Fortune reported that Trump fired back at his critics without hesitation: “Don’t listen to the losers, who are critical about something they know nothing about.” He added that the deal was not “even fully negotiated yet,” suggesting the hawks were condemning terms that hadn’t been finalized.
But former Secretary of State Mike Pompeo — a Trump loyalist who served in the first administration — delivered perhaps the most stinging critique. The Philadelphia Inquirer reported that Pompeo said the emerging deal sounded “like the same one negotiated by Obama administration officials” — a comparison calculated to wound a president who ran for years on dismantling the original Iran nuclear deal. Pompeo insisted Washington should instead continue to “deny Iran access to money” and press its military advantage until Iran’s ability to threaten US allies is permanently broken.

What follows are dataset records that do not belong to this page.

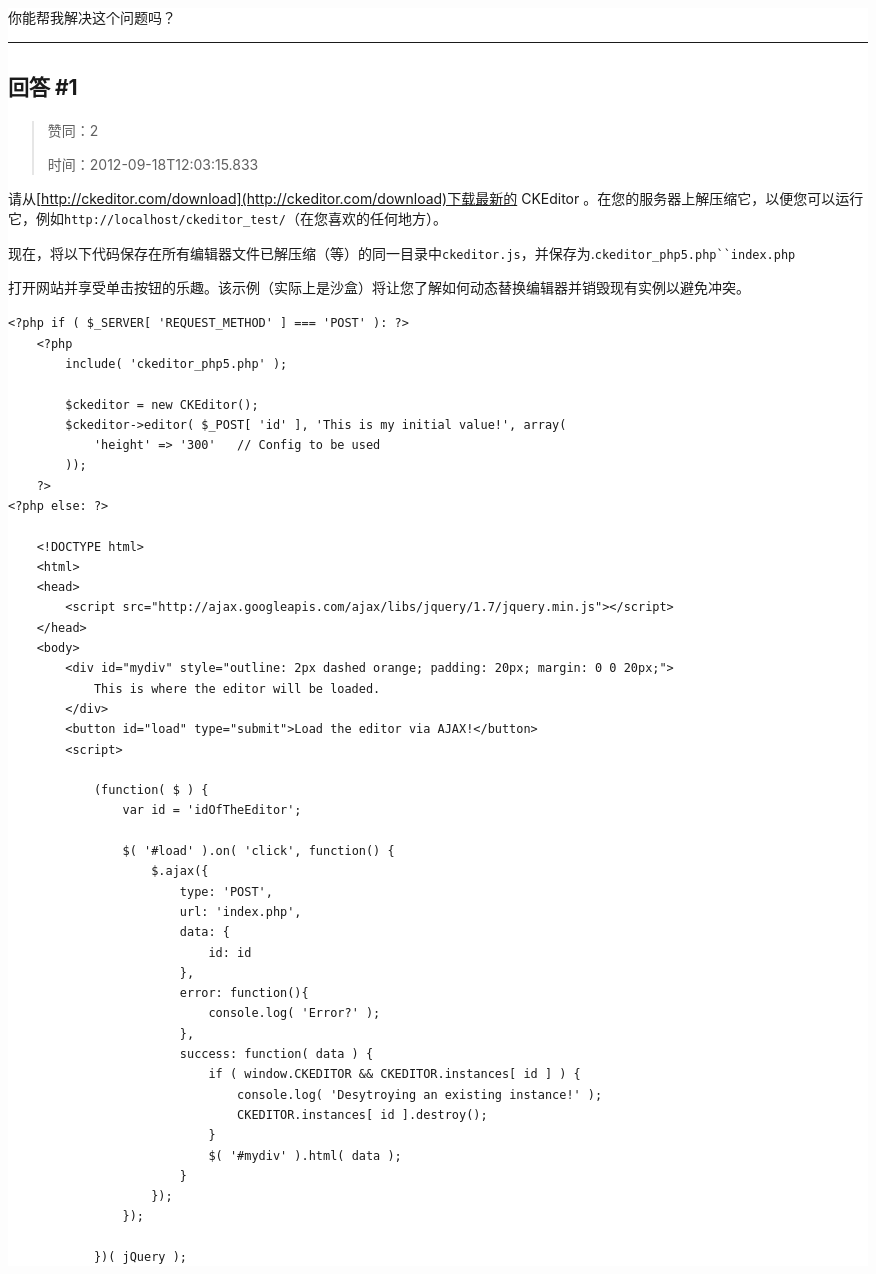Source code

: 你能帮我解决这个问题吗？

* * *

## 回答 #1

> 赞同：2
> 
> 时间：2012-09-18T12:03:15.833

请从[http://ckeditor.com/download](http://ckeditor.com/download)下载最新的 CKEditor 。在您的服务器上解压缩它，以便您可以运行它，例如`http://localhost/ckeditor_test/`（在您喜欢的任何地方）。

现在，将以下代码保存在所有编辑器文件已解压缩（等）的同一目录中`ckeditor.js`，并保存为.`ckeditor_php5.php``index.php`

打开网站并享受单击按钮的乐趣。该示例（实际上是沙盒）将让您了解如何动态替换编辑器并销毁现有实例以避免冲突。

```
<?php if ( $_SERVER[ 'REQUEST_METHOD' ] === 'POST' ): ?>
    <?php
        include( 'ckeditor_php5.php' );

        $ckeditor = new CKEditor();
        $ckeditor->editor( $_POST[ 'id' ], 'This is my initial value!', array(
            'height' => '300'   // Config to be used
        ));
    ?>
<?php else: ?>

    <!DOCTYPE html>
    <html>
    <head>
        <script src="http://ajax.googleapis.com/ajax/libs/jquery/1.7/jquery.min.js"></script>
    </head>
    <body>
        <div id="mydiv" style="outline: 2px dashed orange; padding: 20px; margin: 0 0 20px;">
            This is where the editor will be loaded.
        </div>
        <button id="load" type="submit">Load the editor via AJAX!</button>
        <script>

            (function( $ ) {
                var id = 'idOfTheEditor';

                $( '#load' ).on( 'click', function() {
                    $.ajax({
                        type: 'POST',
                        url: 'index.php',
                        data: {
                            id: id
                        },
                        error: function(){
                            console.log( 'Error?' );
                        },
                        success: function( data ) {
                            if ( window.CKEDITOR && CKEDITOR.instances[ id ] ) {
                                console.log( 'Desytroying an existing instance!' );
                                CKEDITOR.instances[ id ].destroy();
                            }
                            $( '#mydiv' ).html( data );
                        }
                    });
                });

            })( jQuery );

```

The White House hit back hard. Spokesman Steven Cheung told Pompeo publicly that he had “no idea what the f**k he’s talking about” — an unusually aggressive response that underscored just how raw the intra-party tensions have become.
What the Hawks Fear Most
Beneath the sharp rhetoric lies a substantive strategic concern that CNN’s analysis laid out clearly: Republican hawks fear Trump is going to accept assurances from Iran that aren’t worth much, allow Tehran to retain the Strait of Hormuz as permanent strategic leverage, and walk away from a historic opportunity to end the Iranian threat — not just pause it.

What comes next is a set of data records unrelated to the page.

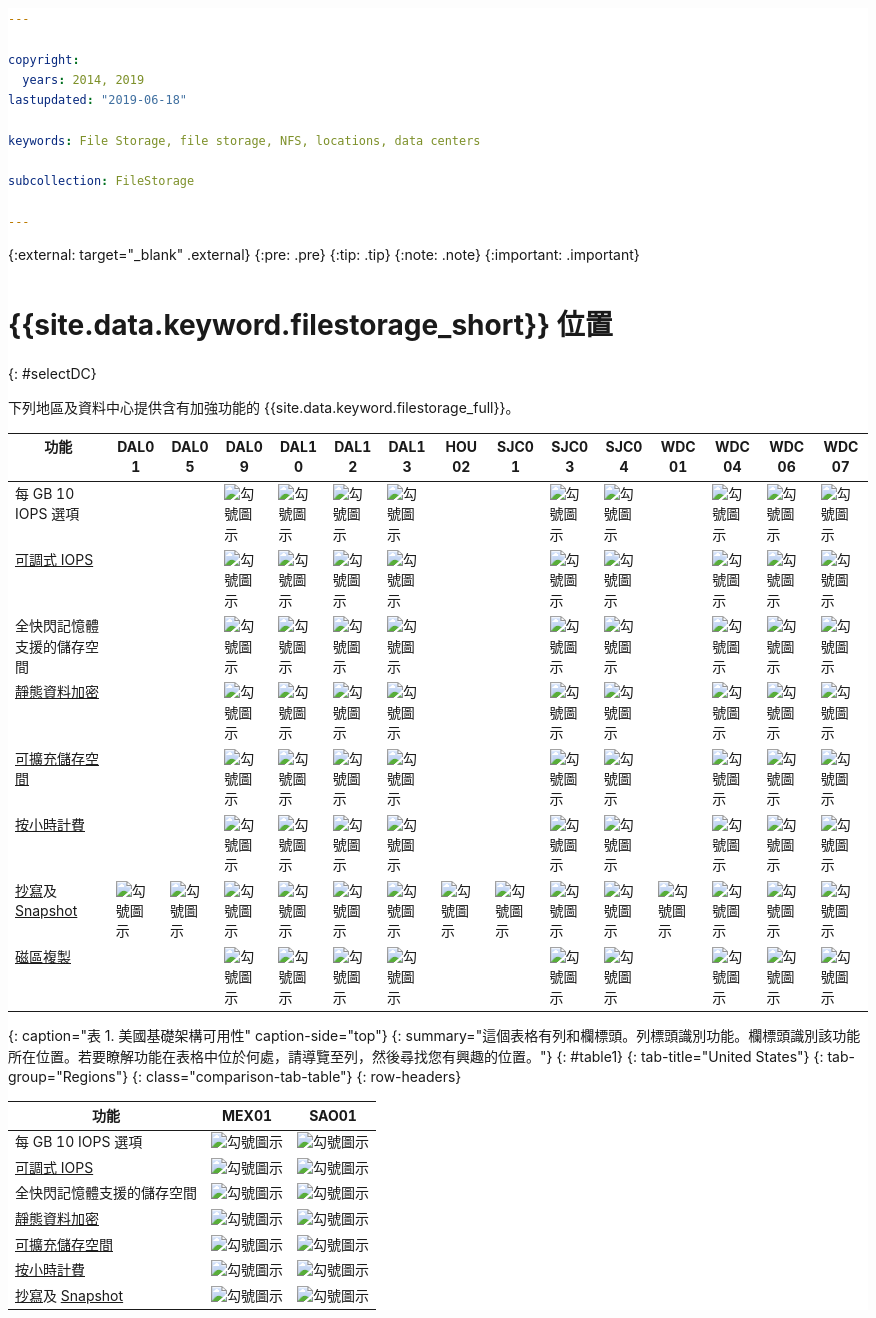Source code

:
 ```yaml
---

copyright:
  years: 2014, 2019
lastupdated: "2019-06-18"

keywords: File Storage, file storage, NFS, locations, data centers

subcollection: FileStorage

---
```

{:external: target="_blank" .external}
{:pre: .pre}
{:tip: .tip}
{:note: .note}
{:important: .important}

# {{site.data.keyword.filestorage_short}} 位置
{: #selectDC}

下列地區及資料中心提供含有加強功能的 {{site.data.keyword.filestorage_full}}。


| 功能         |DAL01|DAL05|DAL09|DAL10|DAL12|DAL13|HOU02|SJC01|SJC03|SJC04|WDC01|WDC04|WDC06|WDC07|
|-----|-----|-----|-----|-----|-----|-----|-----|-----|-----|-----|-----|-----|-----|-----|
| 每 GB 10 IOPS 選項 |  |  | ![勾號圖示](../../icons/checkmark-icon.svg) | ![勾號圖示](../../icons/checkmark-icon.svg) | ![勾號圖示](../../icons/checkmark-icon.svg) | ![勾號圖示](../../icons/checkmark-icon.svg) | | | ![勾號圖示](../../icons/checkmark-icon.svg) |![勾號圖示](../../icons/checkmark-icon.svg) | | ![勾號圖示](../../icons/checkmark-icon.svg) |![勾號圖示](../../icons/checkmark-icon.svg) |![勾號圖示](../../icons/checkmark-icon.svg) |
| [可調式 IOPS](/docs/infrastructure/FileStorage?topic=FileStorage-adjustingIOPS) |  |  | ![勾號圖示](../../icons/checkmark-icon.svg) | ![勾號圖示](../../icons/checkmark-icon.svg) | ![勾號圖示](../../icons/checkmark-icon.svg) | ![勾號圖示](../../icons/checkmark-icon.svg) | | | ![勾號圖示](../../icons/checkmark-icon.svg) |![勾號圖示](../../icons/checkmark-icon.svg) | | ![勾號圖示](../../icons/checkmark-icon.svg) |![勾號圖示](../../icons/checkmark-icon.svg) |![勾號圖示](../../icons/checkmark-icon.svg) |
| 全快閃記憶體支援的儲存空間 |  |  | ![勾號圖示](../../icons/checkmark-icon.svg) | ![勾號圖示](../../icons/checkmark-icon.svg) | ![勾號圖示](../../icons/checkmark-icon.svg) | ![勾號圖示](../../icons/checkmark-icon.svg) | | | ![勾號圖示](../../icons/checkmark-icon.svg) |![勾號圖示](../../icons/checkmark-icon.svg) | | ![勾號圖示](../../icons/checkmark-icon.svg) |![勾號圖示](../../icons/checkmark-icon.svg) |![勾號圖示](../../icons/checkmark-icon.svg) |
| [靜態資料加密](/docs/infrastructure/FileStorage?topic=FileStorage-encryption) |  |  | ![勾號圖示](../../icons/checkmark-icon.svg) | ![勾號圖示](../../icons/checkmark-icon.svg) | ![勾號圖示](../../icons/checkmark-icon.svg) | ![勾號圖示](../../icons/checkmark-icon.svg) | | | ![勾號圖示](../../icons/checkmark-icon.svg) |![勾號圖示](../../icons/checkmark-icon.svg) | | ![勾號圖示](../../icons/checkmark-icon.svg) |![勾號圖示](../../icons/checkmark-icon.svg) | ![勾號圖示](../../icons/checkmark-icon.svg) |
| [可擴充儲存空間](/docs/infrastructure/FileStorage?topic=FileStorage-expandCapacity) |  |  | ![勾號圖示](../../icons/checkmark-icon.svg) | ![勾號圖示](../../icons/checkmark-icon.svg) | ![勾號圖示](../../icons/checkmark-icon.svg) | ![勾號圖示](../../icons/checkmark-icon.svg) | | | ![勾號圖示](../../icons/checkmark-icon.svg) |![勾號圖示](../../icons/checkmark-icon.svg) | | ![勾號圖示](../../icons/checkmark-icon.svg) |![勾號圖示](../../icons/checkmark-icon.svg) |![勾號圖示](../../icons/checkmark-icon.svg) |
| [按小時計費](/docs/infrastructure/FileStorage?topic=FileStorage-about#billing) |  |  | ![勾號圖示](../../icons/checkmark-icon.svg) | ![勾號圖示](../../icons/checkmark-icon.svg) | ![勾號圖示](../../icons/checkmark-icon.svg) | ![勾號圖示](../../icons/checkmark-icon.svg) | | | ![勾號圖示](../../icons/checkmark-icon.svg) |![勾號圖示](../../icons/checkmark-icon.svg) | | ![勾號圖示](../../icons/checkmark-icon.svg) |![勾號圖示](../../icons/checkmark-icon.svg) |![勾號圖示](../../icons/checkmark-icon.svg) |
| [抄寫](/docs/infrastructure/FileStorage?topic=FileStorage-replication)及 [Snapshot](/docs/infrastructure/FileStorage?topic=FileStorage-snapshots)| ![勾號圖示](../../icons/checkmark-icon.svg)|![勾號圖示](../../icons/checkmark-icon.svg) | ![勾號圖示](../../icons/checkmark-icon.svg) | ![勾號圖示](../../icons/checkmark-icon.svg) | ![勾號圖示](../../icons/checkmark-icon.svg) | ![勾號圖示](../../icons/checkmark-icon.svg) | ![勾號圖示](../../icons/checkmark-icon.svg) | ![勾號圖示](../../icons/checkmark-icon.svg) | ![勾號圖示](../../icons/checkmark-icon.svg) | ![勾號圖示](../../icons/checkmark-icon.svg) | ![勾號圖示](../../icons/checkmark-icon.svg) | ![勾號圖示](../../icons/checkmark-icon.svg) | ![勾號圖示](../../icons/checkmark-icon.svg) | ![勾號圖示](../../icons/checkmark-icon.svg) |
| [磁區複製](/docs/infrastructure/FileStorage?topic=FileStorage-duplicatevolume) |  |  | ![勾號圖示](../../icons/checkmark-icon.svg) | ![勾號圖示](../../icons/checkmark-icon.svg) | ![勾號圖示](../../icons/checkmark-icon.svg) | ![勾號圖示](../../icons/checkmark-icon.svg) | | | ![勾號圖示](../../icons/checkmark-icon.svg) |![勾號圖示](../../icons/checkmark-icon.svg) | | ![勾號圖示](../../icons/checkmark-icon.svg) |![勾號圖示](../../icons/checkmark-icon.svg) |![勾號圖示](../../icons/checkmark-icon.svg) |
{: caption="表 1. 美國基礎架構可用性" caption-side="top"}
{: summary="這個表格有列和欄標頭。列標頭識別功能。欄標頭識別該功能所在位置。若要瞭解功能在表格中位於何處，請導覽至列，然後尋找您有興趣的位置。"}
{: #table1}
{: tab-title="United States"}
{: tab-group="Regions"}
{: class="comparison-tab-table"}
{: row-headers}

| 功能         |MEX01|SAO01|
|-----|-----|-----|
| 每 GB 10 IOPS 選項 |  ![勾號圖示](../../icons/checkmark-icon.svg) | ![勾號圖示](../../icons/checkmark-icon.svg) |
| [可調式 IOPS](/docs/infrastructure/FileStorage?topic=FileStorage-adjustingIOPS) |  ![勾號圖示](../../icons/checkmark-icon.svg) | ![勾號圖示](../../icons/checkmark-icon.svg) |
| 全快閃記憶體支援的儲存空間 | ![勾號圖示](../../icons/checkmark-icon.svg) | ![勾號圖示](../../icons/checkmark-icon.svg) |
| [靜態資料加密](/docs/infrastructure/FileStorage?topic=FileStorage-encryption) | ![勾號圖示](../../icons/checkmark-icon.svg) | ![勾號圖示](../../icons/checkmark-icon.svg) |
| [可擴充儲存空間](/docs/infrastructure/FileStorage?topic=FileStorage-expandCapacity) | ![勾號圖示](../../icons/checkmark-icon.svg) | ![勾號圖示](../../icons/checkmark-icon.svg) |
| [按小時計費](/docs/infrastructure/FileStorage?topic=FileStorage-about#billing) | ![勾號圖示](../../icons/checkmark-icon.svg) | ![勾號圖示](../../icons/checkmark-icon.svg) |
| [抄寫](/docs/infrastructure/FileStorage?topic=FileStorage-replication)及 [Snapshot](/docs/infrastructure/FileStorage?topic=FileStorage-snapshots) | ![勾號圖示](../../icons/checkmark-icon.svg) | ![勾號圖示](../../icons/checkmark-icon.svg) |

The core of their anxiety is the nuclear file. The draft memorandum of understanding reportedly delays negotiations over nuclear dismantlement and the disposal of highly enriched uranium for 30 to 60 days — meaning Iran could pocket immediate economic benefits (sanctions waivers, oil sales, unfrozen assets) while the hardest concessions remain theoretical promises in a future negotiating round.

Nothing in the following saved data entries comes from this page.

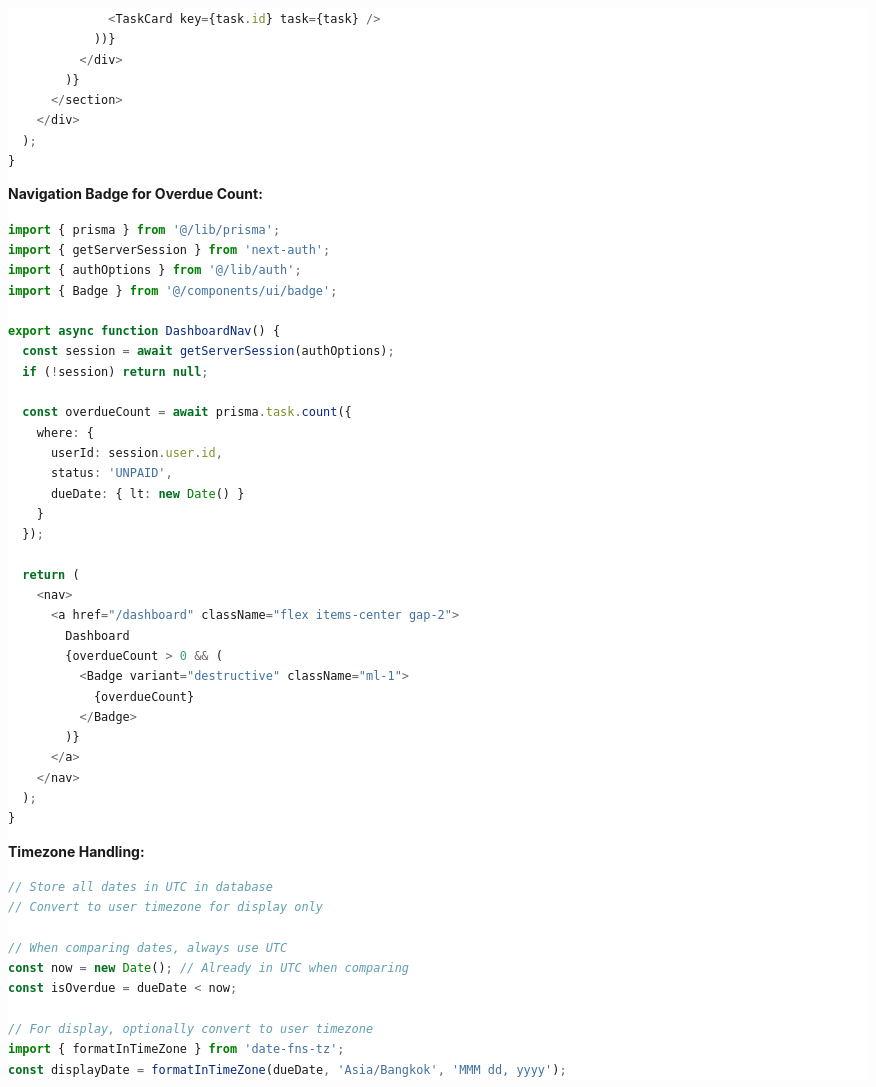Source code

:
 ```typescript
              <TaskCard key={task.id} task={task} />
            ))}
          </div>
        )}
      </section>
    </div>
  );
}
```

**Navigation Badge for Overdue Count:**
```typescript
import { prisma } from '@/lib/prisma';
import { getServerSession } from 'next-auth';
import { authOptions } from '@/lib/auth';
import { Badge } from '@/components/ui/badge';

export async function DashboardNav() {
  const session = await getServerSession(authOptions);
  if (!session) return null;

  const overdueCount = await prisma.task.count({
    where: {
      userId: session.user.id,
      status: 'UNPAID',
      dueDate: { lt: new Date() }
    }
  });

  return (
    <nav>
      <a href="/dashboard" className="flex items-center gap-2">
        Dashboard
        {overdueCount > 0 && (
          <Badge variant="destructive" className="ml-1">
            {overdueCount}
          </Badge>
        )}
      </a>
    </nav>
  );
}
```

**Timezone Handling:**
```typescript
// Store all dates in UTC in database
// Convert to user timezone for display only

// When comparing dates, always use UTC
const now = new Date(); // Already in UTC when comparing
const isOverdue = dueDate < now;

// For display, optionally convert to user timezone
import { formatInTimeZone } from 'date-fns-tz';
const displayDate = formatInTimeZone(dueDate, 'Asia/Bangkok', 'MMM dd, yyyy');
```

The Christian Science Monitor reported that Iran hawks in the GOP are specifically alarmed that the deal’s sequencing rewards Tehran upfront while leaving Washington’s core war aims — permanent nuclear disarmament, verified enrichment limits, complete Hormuz freedom — to a second phase of talks that may never produce binding results.
PBS NewsHour confirmed that even some Republicans who quietly supported the war are now worried the deal as described falls short of what American military action — and American lives — were supposed to achieve.
A Party at War With Itself — Again
CNN’s companion analysis drew a stark conclusion: the Iran deal may prove almost as divisive within the Republican Party as the decision to go to war in the first place. Three months ago, GOP hawks cheered the strikes. Now they are warning the president not to squander what those strikes achieved.
Asia Times noted that the hawkish pressure from within the GOP is complicating the White House’s ability to present any deal as a unified Republican triumph — precisely the political framing Trump needs to sell a war-ending agreement to his base.
Business Standard reported the blowback has left Trump’s Iran deal “up in the air” — with the White House managing simultaneous pressure from hawks demanding more and war-weary moderates demanding less.
The president insists he is getting the best deal possible. His critics insist the best deal possible hasn’t been demanded yet. Between those two positions, the fate of the war — and its legacy — now hangs.